[Saved data entries]
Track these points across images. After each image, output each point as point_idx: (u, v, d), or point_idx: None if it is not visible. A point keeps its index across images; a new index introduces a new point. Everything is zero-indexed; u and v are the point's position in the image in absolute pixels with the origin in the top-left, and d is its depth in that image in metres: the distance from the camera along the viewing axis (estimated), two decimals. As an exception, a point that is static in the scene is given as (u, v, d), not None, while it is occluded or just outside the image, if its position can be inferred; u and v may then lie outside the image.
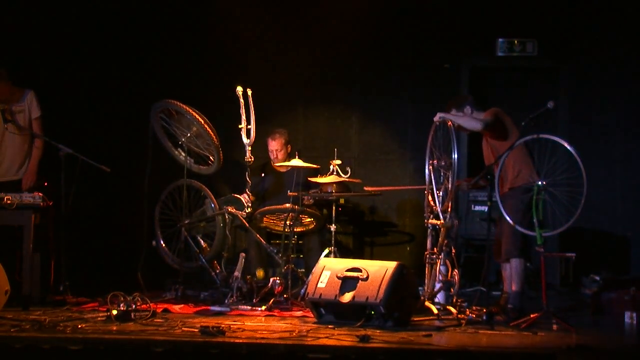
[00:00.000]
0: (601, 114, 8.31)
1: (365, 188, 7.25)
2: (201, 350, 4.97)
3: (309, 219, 7.15)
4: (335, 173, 6.88)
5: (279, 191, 7.47)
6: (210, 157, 7.08)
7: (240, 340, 5.05)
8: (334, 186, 6.92)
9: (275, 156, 7.48)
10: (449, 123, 6.28)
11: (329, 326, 5.58)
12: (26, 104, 6.90)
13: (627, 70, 8.26)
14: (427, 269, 6.42)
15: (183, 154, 7.05)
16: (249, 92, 6.92)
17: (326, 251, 6.85)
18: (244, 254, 6.70)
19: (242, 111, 6.89)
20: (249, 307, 6.30)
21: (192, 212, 7.12)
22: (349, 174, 6.88)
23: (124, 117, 8.19)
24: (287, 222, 6.81)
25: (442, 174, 6.34)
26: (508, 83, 8.76)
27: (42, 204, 6.41)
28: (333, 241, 6.85)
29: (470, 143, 8.16)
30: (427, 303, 6.17)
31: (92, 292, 6.62)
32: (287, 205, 6.82)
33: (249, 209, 6.91)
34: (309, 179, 7.02)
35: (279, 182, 7.54)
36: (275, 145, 7.46)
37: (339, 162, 6.89)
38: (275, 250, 6.86)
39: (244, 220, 6.92)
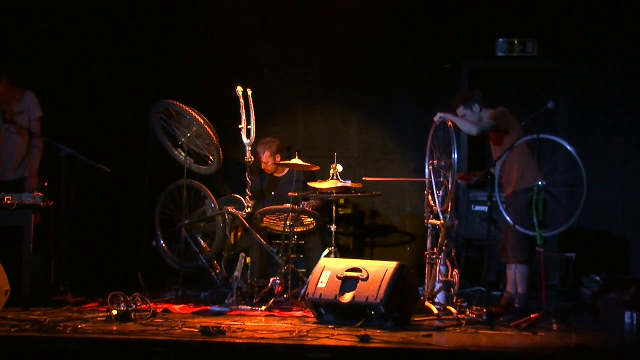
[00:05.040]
0: (601, 114, 8.29)
1: (364, 178, 7.25)
2: (201, 350, 4.98)
3: (309, 219, 7.14)
4: (335, 177, 6.86)
5: (278, 191, 7.47)
6: (210, 157, 7.08)
7: (240, 340, 5.06)
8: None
9: (265, 166, 7.51)
10: (449, 123, 6.28)
11: (329, 326, 5.58)
12: (26, 104, 6.90)
13: (627, 70, 8.24)
14: (427, 269, 6.43)
15: (183, 154, 7.05)
16: (249, 92, 6.92)
17: (326, 251, 6.85)
18: (244, 254, 6.70)
19: (242, 111, 6.89)
20: (249, 307, 6.30)
21: (192, 212, 7.12)
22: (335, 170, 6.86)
23: (124, 117, 8.19)
24: (287, 222, 6.81)
25: (442, 173, 6.35)
26: (508, 83, 8.73)
27: (42, 204, 6.41)
28: (333, 241, 6.85)
29: (471, 143, 8.15)
30: (427, 303, 6.17)
31: (92, 292, 6.62)
32: (287, 205, 6.81)
33: (248, 209, 6.91)
34: (308, 184, 6.99)
35: (277, 183, 7.53)
36: (264, 158, 7.48)
37: (340, 168, 6.87)
38: (275, 250, 6.86)
39: (244, 220, 6.91)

- **WORK INSTRUCTION**
Take the records above and return, word for word, only the lines that fall from the line with "3: (309, 219, 7.15)" to the line with "39: (244, 220, 6.92)", both of them included.

- **FINAL ANSWER**
3: (309, 219, 7.15)
4: (335, 173, 6.88)
5: (279, 191, 7.47)
6: (210, 157, 7.08)
7: (240, 340, 5.05)
8: (334, 186, 6.92)
9: (275, 156, 7.48)
10: (449, 123, 6.28)
11: (329, 326, 5.58)
12: (26, 104, 6.90)
13: (627, 70, 8.26)
14: (427, 269, 6.42)
15: (183, 154, 7.05)
16: (249, 92, 6.92)
17: (326, 251, 6.85)
18: (244, 254, 6.70)
19: (242, 111, 6.89)
20: (249, 307, 6.30)
21: (192, 212, 7.12)
22: (349, 174, 6.88)
23: (124, 117, 8.19)
24: (287, 222, 6.81)
25: (442, 174, 6.34)
26: (508, 83, 8.76)
27: (42, 204, 6.41)
28: (333, 241, 6.85)
29: (470, 143, 8.16)
30: (427, 303, 6.17)
31: (92, 292, 6.62)
32: (287, 205, 6.82)
33: (249, 209, 6.91)
34: (309, 179, 7.02)
35: (279, 182, 7.54)
36: (275, 145, 7.46)
37: (339, 162, 6.89)
38: (275, 250, 6.86)
39: (244, 220, 6.92)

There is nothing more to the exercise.